1014-1016 6th Street - T.J. and Mary McCarver House
This house features a large central portion that is 1-1/2 stories high with a one story wing projecting out to the west. A small projection also extends to the east from the southeast corner. All of these elements are covered by gable roofs with enclosed eaves and wide frieze and rake boards. The main body of the house faces north with a hipped porch running the full width of the front gable. This hip is supported by decorative turned columns, with two engaged columns framing the porch at the house. The house is clad with drop siding finished with cornerboards throughout. The windows are predominantly 4/4 double-hung wood sash with plain board surrounds and minimal hood moldings. The small extension to the east features 1/1 double-hung wood sashes with board trim. A small gable is located at the north side of the west wing, covering a second entrance to the house. A garage is located at the southeast corner of this lot, featuring drop siding, a gable roof, and six-pane fixed sashes.

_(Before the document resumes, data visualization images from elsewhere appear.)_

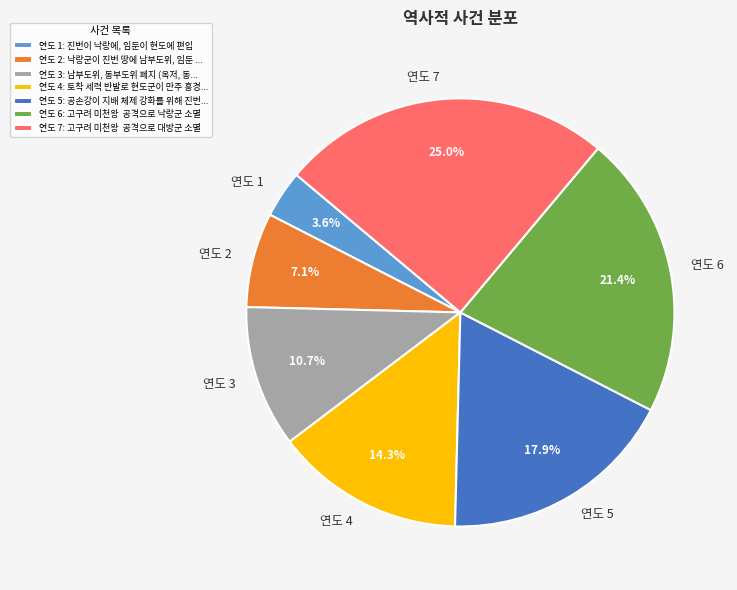

Is the sum of 연도 7 and 연도 6 greater than half?

No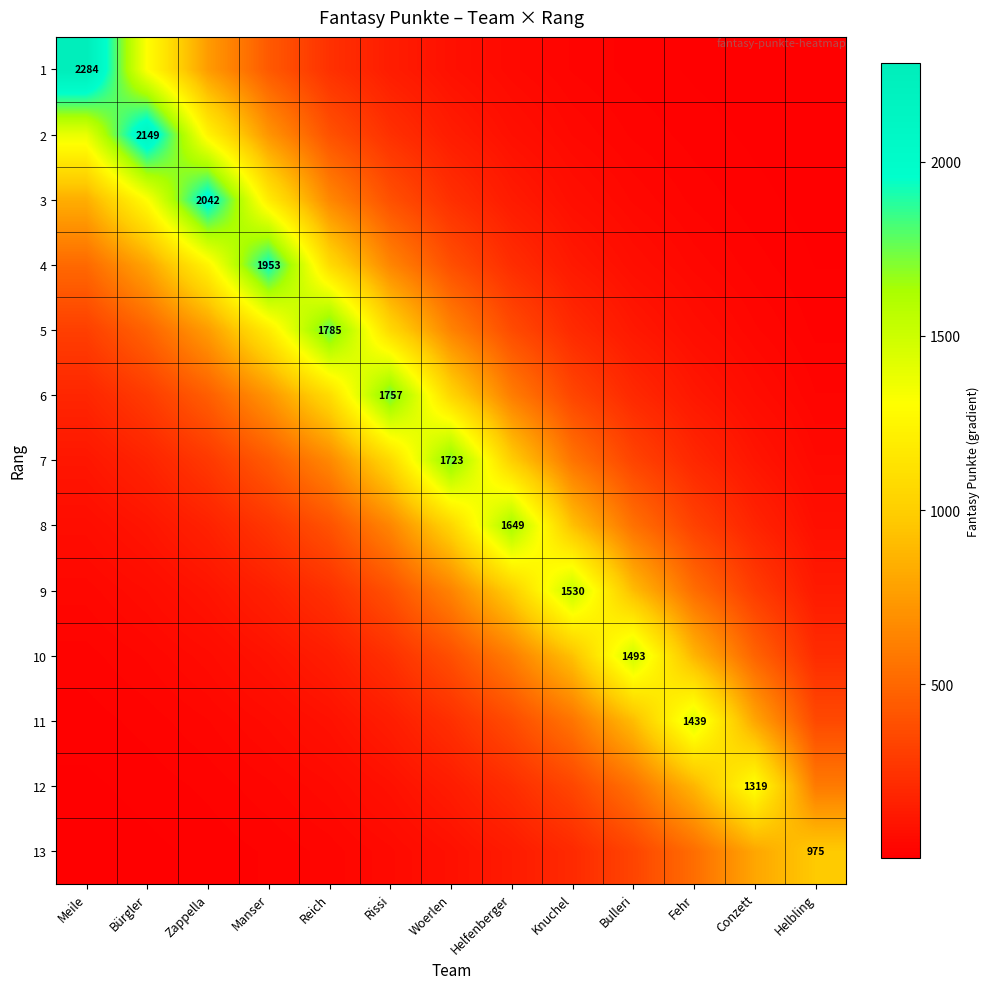

At Fehr, list the series in order from smallest to largest.

1, 2, 3, 4, 5, 6, 7, 8, 9, 13, 10, 12, 11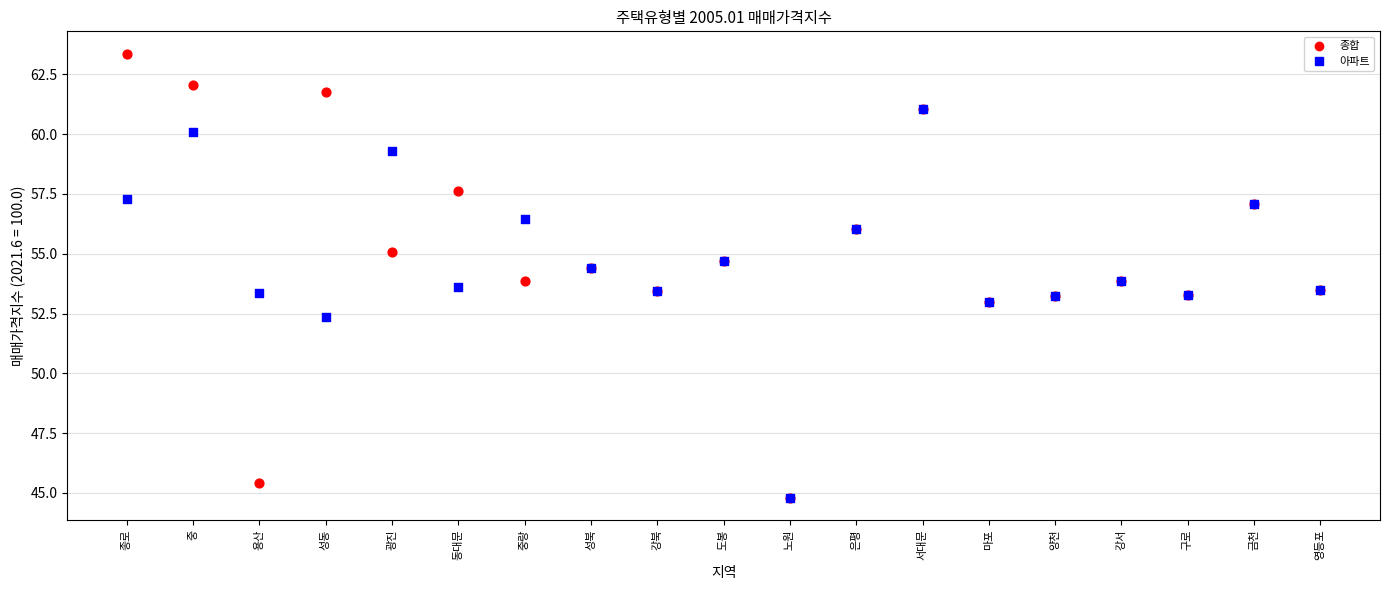

In the 아파트 series, what Y value is closest to 52?

52.4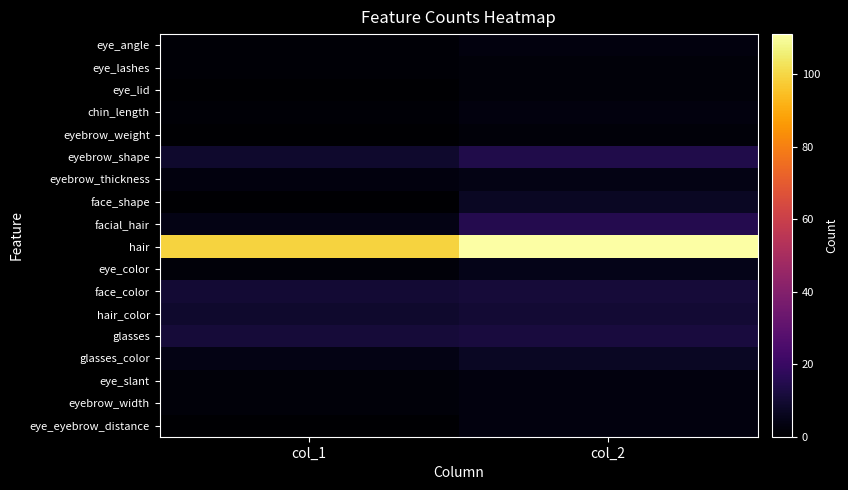

Reading left to right, transcribe all the data shown in this chart.

eye_angle: col_1=1	col_2=3
eye_lashes: col_1=1	col_2=2
eye_lid: col_1=0	col_2=2
chin_length: col_1=1	col_2=3
eyebrow_weight: col_1=0	col_2=2
eyebrow_shape: col_1=9	col_2=14
eyebrow_thickness: col_1=3	col_2=4
face_shape: col_1=0	col_2=7
facial_hair: col_1=4	col_2=15
hair: col_1=99	col_2=111
eye_color: col_1=2	col_2=5
face_color: col_1=10	col_2=11
hair_color: col_1=9	col_2=10
glasses: col_1=11	col_2=12
glasses_color: col_1=4	col_2=7
eye_slant: col_1=2	col_2=3
eyebrow_width: col_1=2	col_2=3
eye_eyebrow_distance: col_1=0	col_2=3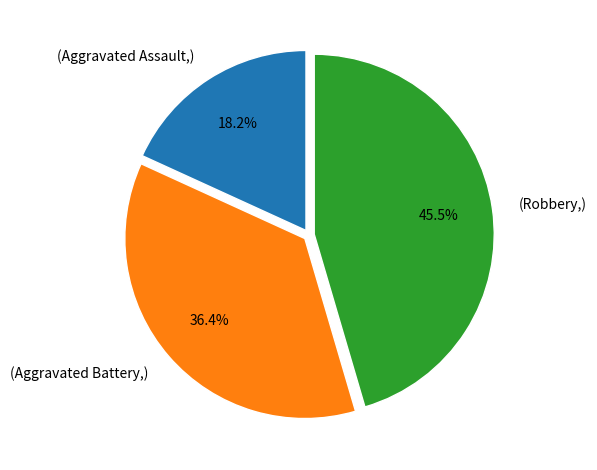

Rank the categories by value from lowest to highest.

(Aggravated Assault,), (Aggravated Battery,), (Robbery,)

Statement of Significance: Clackamas County purchased this property (Lots 1-8) from the Oregon Territory in 1855. It was sold in 1865 by Daniel and Eloisa Harvey to Rachael Bacon, and sold by them the same year to Thomas J. (1833-1881) and Mary McCarver. The son of General Morton McCarver, Thomas crossed the plains with his family in 1843. The elder McCarver was elected a member of the wagon trail council. Peter H. Burnett was the captain. Burnett and McCarver laid out Linnton, OR. McCarver had earlier founded Burlington, Iowa and later started Tacoma, WA. He served as speaker of the Legislature Committee that met in Oregon City in 1844. He suggested that General Sutter lay out a town site. Sutter agreed and employed McCarver and Burnett to take care of the matter, hence Sacramento. The younger McCarver returned to the Midwest and married Mary E. Goodlive (? - 1918). With their child, Francis, they crossed the plains in 1854. Thomas McCarver was active in county politics. He also served as deputy sheriff and city recorder and operated a saloon in Oregon City. The property was sold in 1919 by H. S. Anderson (County judge) to W. W. Myers. Lots 1 and 2 were sold by Frances A. Myers to Lottie Dillman in 1938, and taken over from Lottie by Robert and Wilmetta Dillman thirty years later. The Dillman's lived there until 1977.